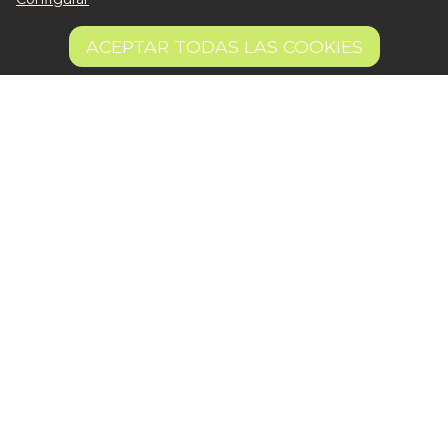
Escríbenos al Whatsapp
3,90 €
AÑADIR A LA CESTA
Escríbenos al correo
ACEPTAR TODAS LAS COOKIES
15.6 €/kg
De lunes a viernes de 8:30 a 14:00
Quiero ser partner de Peter
Aviso legal
Términos y condiciones
Pago seguro
Gestión de Cookies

WHAT IS EXPECTED —
Rewrite the text from the items above, changing each "Escríbenos" to "Contáctanos" and keeping everything else the same. Leave the pictures out.

EXERCISE OUTPUT —
Contáctanos al Whatsapp
3,90 €
AÑADIR A LA CESTA
Contáctanos al correo
ACEPTAR TODAS LAS COOKIES
15.6 €/kg
De lunes a viernes de 8:30 a 14:00
Quiero ser partner de Peter
Aviso legal
Términos y condiciones
Pago seguro
Gestión de Cookies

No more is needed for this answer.